The pathophysiology of AML is multifaceted and complex, driven by a multitude of genetic and epigenetic alterations. These include chromosomal abnormalities such as translocations, inversions, and deletions, as well as mutations in genes regulating myeloid cell proliferation, differentiation, and survival. These specific genetic alterations are critical in determining the disease's aggressiveness, response to treatment, and prognosis.[32] Broadly, these alterations can be classified into 2 categories based on their functional consequences, as outlined below. Class I mutations: Mutations in genes such as IDH1, IDH2, and DNMT3A have emerged as critical contributors to AML pathogenesis. These mutations alter cellular metabolism, epigenetic regulation, and DNA methylation, thereby contributing to clonal expansion and impaired differentiation.[33] Class II mutations: Recent studies have identified novel mutations in transcription factors such as KMT2A and NUP98, which disrupt normal hematopoietic differentiation and contribute to AML pathogenesis. These mutations alter gene expression patterns and impair myeloid cell maturation, leading to the accumulation of immature blasts.[33][34] Microenvironmental Factors The bone marrow microenvironment is crucial in supporting the survival and proliferation of leukemic cells. Recent research has focused on understanding how interactions between leukemic cells, stromal cells, extracellular matrix components, and inflammatory cytokines contribute to leukemogenesis and drug resistance. These interactions can promote leukemic stem cell self-renewal, suppress immune responses, and protect leukemic cells from chemotherapy-induced cell death.[35]

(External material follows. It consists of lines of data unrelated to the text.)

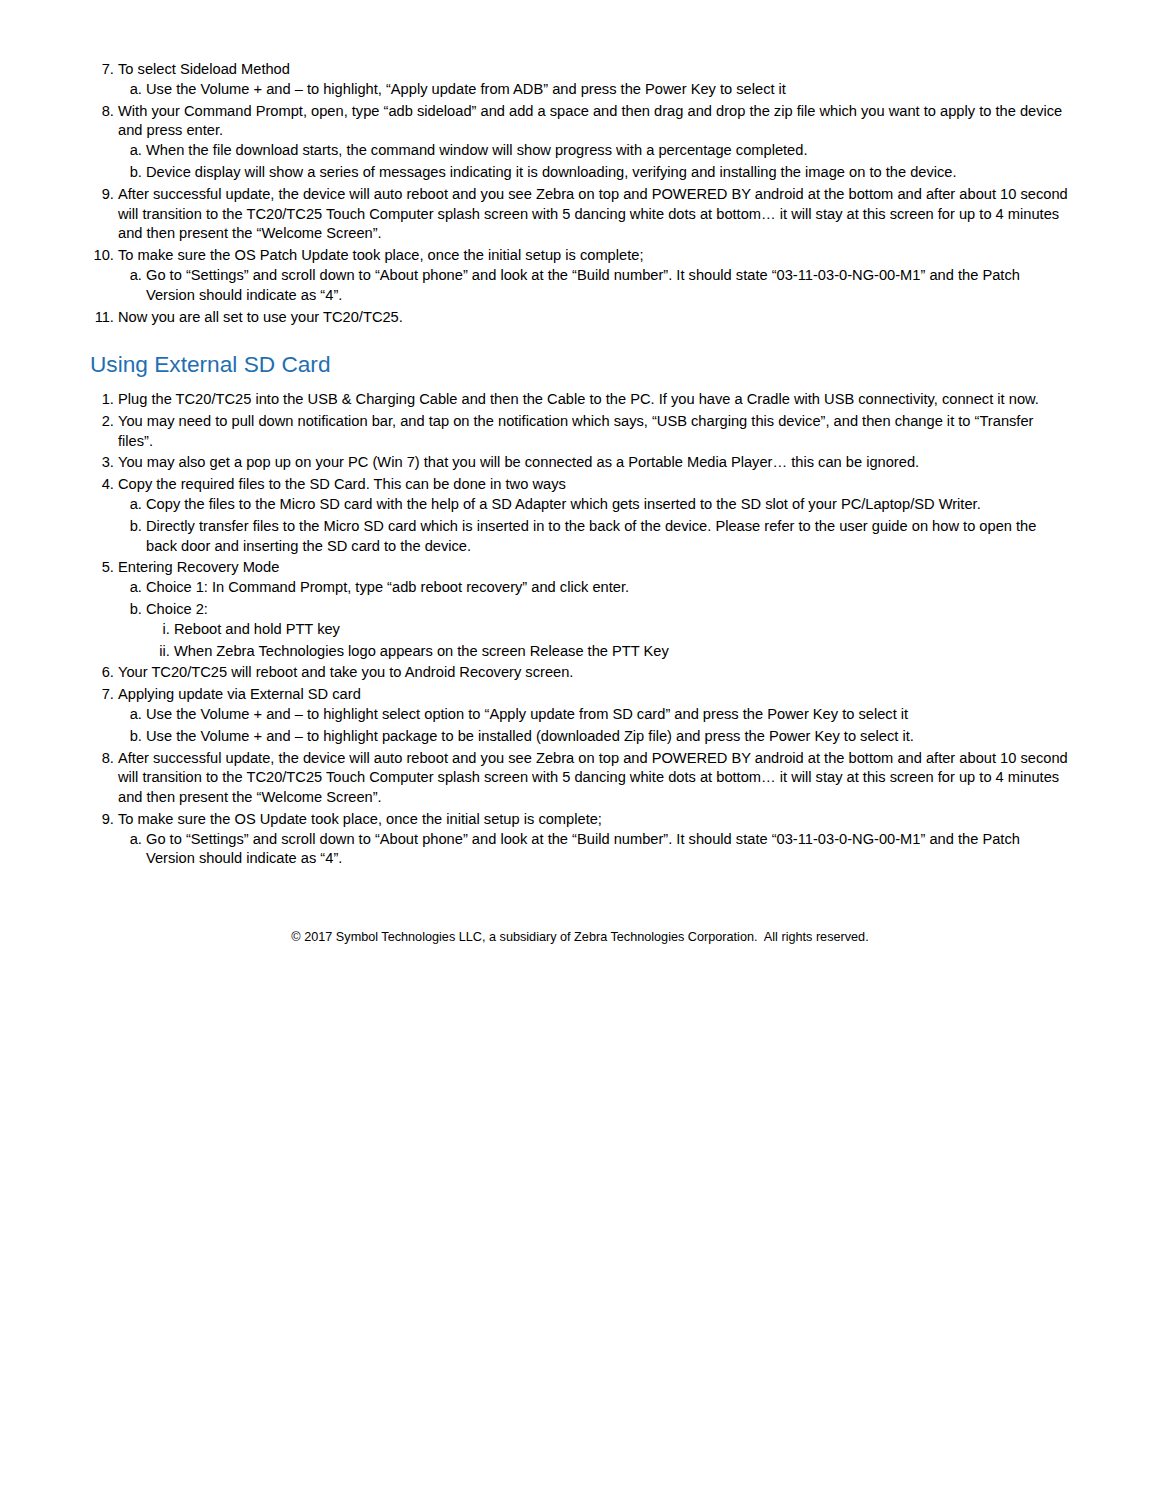To select Sideload Method
Use the Volume + and – to highlight, “Apply update from ADB” and press the Power Key to select it
With your Command Prompt, open, type “adb sideload” and add a space and then drag and drop the zip file which you want to apply to the device and press enter.
When the file download starts, the command window will show progress with a percentage completed.
Device display will show a series of messages indicating it is downloading, verifying and installing the image on to the device.
After successful update, the device will auto reboot and you see Zebra on top and POWERED BY android at the bottom and after about 10 second will transition to the TC20/TC25 Touch Computer splash screen with 5 dancing white dots at bottom… it will stay at this screen for up to 4 minutes and then present the “Welcome Screen”.
To make sure the OS Patch Update took place, once the initial setup is complete;
Go to “Settings” and scroll down to “About phone” and look at the “Build number”. It should state “03-11-03-0-NG-00-M1” and the Patch Version should indicate as “4”.
Now you are all set to use your TC20/TC25.
Using External SD Card
Plug the TC20/TC25 into the USB & Charging Cable and then the Cable to the PC. If you have a Cradle with USB connectivity, connect it now.
You may need to pull down notification bar, and tap on the notification which says, “USB charging this device”, and then change it to “Transfer files”.
You may also get a pop up on your PC (Win 7) that you will be connected as a Portable Media Player… this can be ignored.
Copy the required files to the SD Card. This can be done in two ways
Copy the files to the Micro SD card with the help of a SD Adapter which gets inserted to the SD slot of your PC/Laptop/SD Writer.
Directly transfer files to the Micro SD card which is inserted in to the back of the device. Please refer to the user guide on how to open the back door and inserting the SD card to the device.
Entering Recovery Mode
Choice 1: In Command Prompt, type “adb reboot recovery” and click enter.
Choice 2:
Reboot and hold PTT key
When Zebra Technologies logo appears on the screen Release the PTT Key
Your TC20/TC25 will reboot and take you to Android Recovery screen.
Applying update via External SD card
Use the Volume + and – to highlight select option to “Apply update from SD card” and press the Power Key to select it
Use the Volume + and – to highlight package to be installed (downloaded Zip file) and press the Power Key to select it.
After successful update, the device will auto reboot and you see Zebra on top and POWERED BY android at the bottom and after about 10 second will transition to the TC20/TC25 Touch Computer splash screen with 5 dancing white dots at bottom… it will stay at this screen for up to 4 minutes and then present the “Welcome Screen”.
To make sure the OS Update took place, once the initial setup is complete;
Go to “Settings” and scroll down to “About phone” and look at the “Build number”. It should state “03-11-03-0-NG-00-M1” and the Patch Version should indicate as “4”.
© 2017 Symbol Technologies LLC, a subsidiary of Zebra Technologies Corporation. All rights reserved.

Laboratory evaluation is crucial in managing acute leukemia by guiding diagnosis, prognosis, and treatment decisions. Optimizing laboratory procedures and adopting a multidisciplinary approach can significantly improve healthcare outcomes. Adhering to standardized protocols for specimen collection, handling, and processing, as recommended by the College of American Pathologists and the American Society of Hematology, ensures consistent and reliable results. This approach minimizes errors and improves diagnostic accuracy. Early and comprehensive testing—including CBC, PBS, BMA/BMB, flow cytometry, cytogenetics, and molecular analysis—facilitates timely diagnosis and the development of personalized treatment plans, leading to improved patient outcomes. Effective communication and collaboration among clinicians, pathologists, and laboratory scientists are essential for optimal patient care. Regular multidisciplinary discussions support the interpretation of complex laboratory findings, promote appropriate test utilization, and ensure the implementation of personalized treatment plans. Integrating molecular testing into the diagnostic process enhances understanding of the genetic landscape of acute leukemia, identifies prognostic markers, refines risk stratification, and informs the selection of targeted therapies, ultimately enabling more effective treatment strategies. Clear and concise reporting of laboratory results using standardized formats enhances communication among healthcare team members. Clinical decision-support tools further assist in interpreting complex data and offer evidence-based recommendations for additional testing and treatment options. Regular monitoring of laboratory performance, coupled with continuing education for healthcare professionals, ensures the delivery of accurate diagnostic information and optimal treatment recommendations. These measures collectively contribute to improved patient outcomes and quality of care.